The partnership is starting in 139 stores in North and South Carolina and the Seattle area, with plans to roll out nationally.

Porch CEO Matt Ehrlichman

“It’s a huge relationship — it’s a huge strategic partnership,” said Matt Ehrlichman, Porch’s CEO and chairman, noting that Lowe’s serves about 15 million customers a week across North America. “It’s massive.”

Ehrlichman has said he wants Porch to become Seattle’s next big tech company, using data to help people make better home-improvement decisions. The company has compiled data on 90 million projects, including photos and cost in many cases. More than 1.5 million professionals are in the company’s database.

The Lowe’s deal — less than six months after the site launched nationally — promises to give Porch significant exposure to homeowners, which in turn gives home-improvement pros more incentive to take part. Porch offers its service for free to homeowners, charging pros for market insights and promotional exposure in specific geographies.

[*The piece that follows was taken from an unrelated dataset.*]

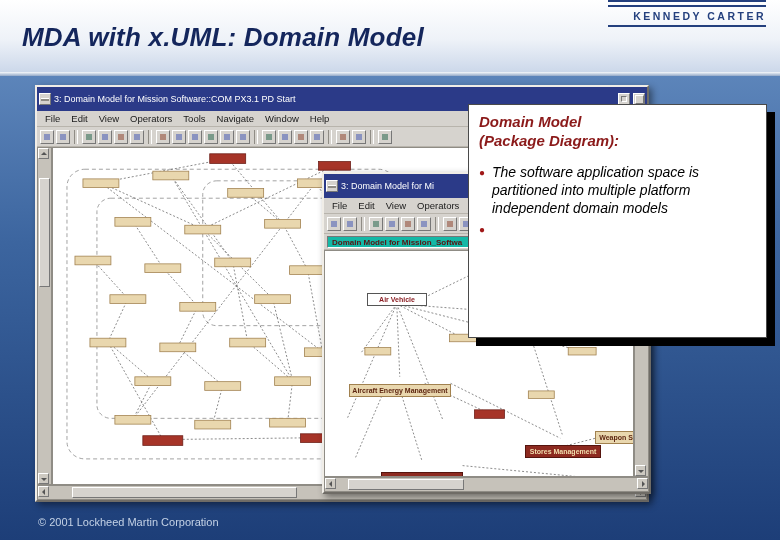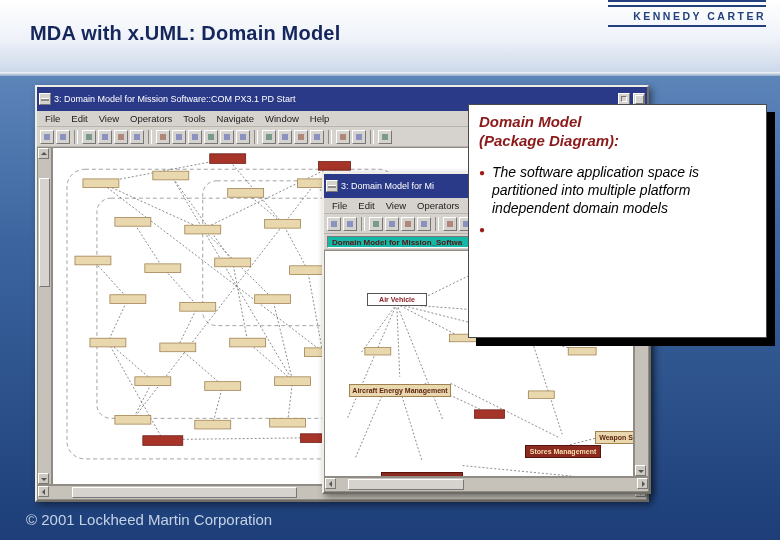"MDA with x.UML: Domain Model" .slide-title { font-size: 20px -> 26px; font-style: none -> italic; left: 30px -> 22px }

Apart from providing a shot in the arm for Porch, the arrangement also solves a problem for Lowe’s. The retailer’s employees weren’t previously in a position to officially help customers find home-improvement pros, beyond Lowe’s own basic services.

Lowe’s has also joined Porch’s stable of investors. Ehrlichman declined to disclose the amount of the Lowe’s investment or the size of its stake.

Porch in June announced $6.25 million in seed funding from investors including “super angel” Ron Conway, former eBay president Jeff Skoll, Facebook executive Javier Olivan and Seattle’s Geoff Entress. A regulatory filing discovered by GeekWire in September signaled the company’s plans to raise up to about $28 million in funding.

Ehrlichman said he wasn’t able to discuss Porch’s financing situation, for now, but he added, “Being well-capitalized allows the company to be really aggressive about moving forward and disrupting the home-improvement space.”

Porch competes against sites including Zillow Digs and Houzz. The company has grown to more than 80 employees and is hiring aggressively across its business, support and engineering teams as it ramps up.